For starters, automating recovery operations can help an organization achieve tremendous improvements in shortening the duration of a failure. Failover switching is designed to detect trouble in active systems and automatically move operations to hot standby systems. Protection switching re-routes communications equipment to diverse routed services from alternate providers. These automatic processes can be integrated into existing management schemes like SNMP, or be standalone dedicated managers, specifically for providing rapid recovery in the event of downtime.

Standby power sources like UPS systems, solar power and self-starting generators can provide non-stop operations in the event of a utility main’s power failure. Adequate surge protection is also important. Replacing a surge protector after a lightning strike is generally much quicker and easier to do than replacing the critical equipment it is meant to protect.

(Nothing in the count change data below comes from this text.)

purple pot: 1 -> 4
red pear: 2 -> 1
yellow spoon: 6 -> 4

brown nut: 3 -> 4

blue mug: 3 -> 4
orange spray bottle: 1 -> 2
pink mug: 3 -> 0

In addition, automatic or remote reboot capabilities allow for a quick restart of failed equipment. In some instances, a reboot is all that is needed to restore critical systems, and it can certainly be the first line of defense in determining the severity of the problem. Reboot systems can be integrated into both AC and DC power distribution schemes.

Accessing remote sites with console port access or remote KVM systems also allows basic troubleshooting, reconfiguration and troubleshooting without having to send a technician to remote locations.

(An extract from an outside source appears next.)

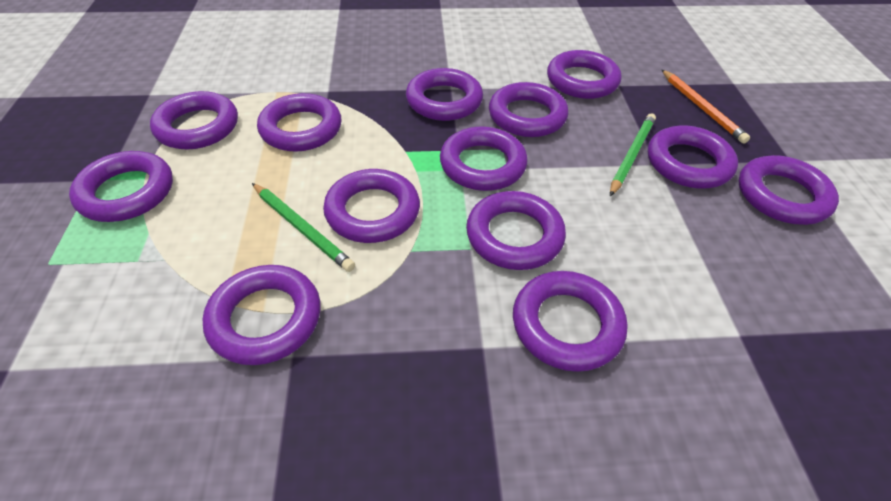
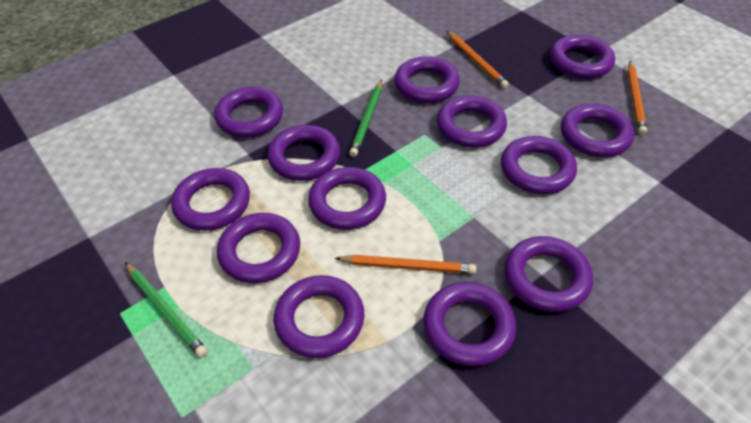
orange pencil: 1 -> 3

Remembering the Human Element
For any organization, the ability to meet ever-reducing recovery time objectives depends on the human element, one of the most important factors in contingency planning. When disaster strikes, no amount of hardware can replace or adequately compensate for ill-trained, under managed staff. With regular training and testing, an organization is better positioned to have the right people in place to follow the right procedures and make the right decisions to recover IT operations and ultimately return the affected system(s) to normal operating conditions. Proper investment in the human element can drastically reduce downtime and possibly prevent costly mistakes that are all too often the product of crisis thinking.

Conclusion
As businesses today increase their reliance on technology, including remote networks, they must manage against downtime-related revenue and employee productivity losses when disaster inevitably strikes. When downtime does occur, it can have a profoundly negative impact across the organization. To ensure your human capital, processes, systems, and data are recoverable and can support normal business operations in the event of a disaster, your network must be optimized for maximum availability. An optimal mix of planning and preparedness, cross training, redundancy in staff, and advanced equipment will ultimately help organizations drive up reliability, drive down costs, and ensure the longevity and long-term success of your organization.